Lenten Reflections
Posted: 28 March 2007, 18:04
Two to three years ago, while working in Westminster, I’d switch my laptop to the web to check world news at midday. And every day the news from Iraq seemed to get worse. One bomb after another blowing up ordinary people at market places, work queues and street corners.
Three or more years on very little seems to have changed. As I write, news has come in of a hundred deaths from the latest explosion.
Wickedness and fanaticism apart, the truth is that if you live in the wrong place at the wrong time you can so easily be a potential victim, and with no means of escape.
Where in all this is the cross, and what is its eternal meaning? That’s a difficult question to answer. For anyone who passed by the green hill outside Jerusalem on that first Good Friday, nothing would have seemed out of the ordinary. Just another Friday afternoon execution of miscreants, who no doubt deserved what they got.
For the soldiers who conducted the executions and the crowds of goulish bystanders it may even have been entertainment. That was certainly the case in 18th century Britain, when men, women and children could be executed in public. One of the last public hangings in England was of a boy less than 12 who had stolen some potatoes.
But on Good Friday outside Jerusalem, nothing particular would have appeared to have happened. It may indeed have got a bit darker; perhaps it started to rain. But as for humankind being redeemed, there would have been nothing to indicate such a thing had just happened.
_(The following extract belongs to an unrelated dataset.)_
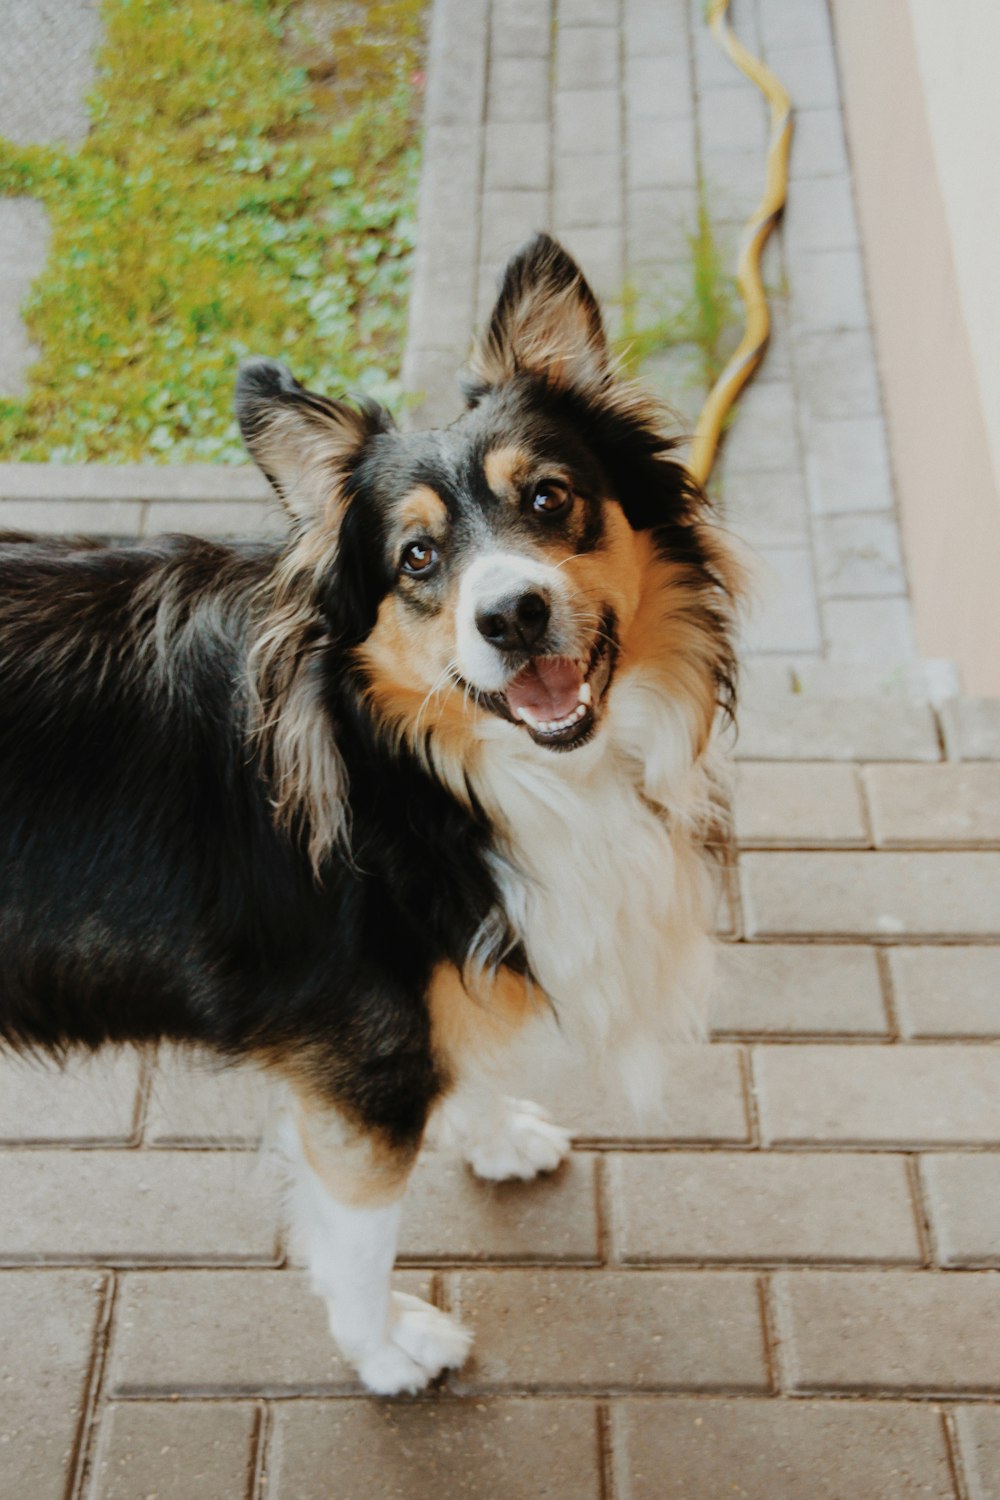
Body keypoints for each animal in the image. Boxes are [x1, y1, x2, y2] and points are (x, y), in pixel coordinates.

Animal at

Then, much later, and on reflection, men and women who had been followers of Jesus would have realised, that perhaps after all, such a good man going to his death in this way, could effect the salvation of the world.
St Augustine reminds us that this was a ‘once for all event’, that would indeed affect the world’s history. Since then, and at a thousand and one other executions, Jesus Christ has been re-crucified to the end of time.
Christ was crucified again in the gas chambers of Auschwitz. He was crucified again in the old lynching of black American’s in the deep south, and in the deaths of many innocent men and women since then.
The cross stands until eternity as a symbol of just what humanity is capable of. Its shadow falls over children in the gas chambers, and the violent deaths of so many others who have been innocent. The truth is that God allowed the world to do to him what it can do to you and me.
The German theologian Dietrich Bonhoeffer, who was himself hanged in April 1945 by the SS, said, not long before he died, ’God allows himself to be edged out of the world and on to the cross…’ Adding that it was only by being alongside us so ‘weak and powerless’ that God can actually help us. ‘…it is not by his omnipotence that Christ helps us but by his weakness and suffering’.
It may seem a difficult and strange notion to grasp, but as we stand before the cross on Good Friday we know this is the reality of human existence, and that because God has been there, we also know that there is nowhere he has not been. Even on the cross, especially on the cross, God remains in Christ, Emmanuel, ‘God with us’.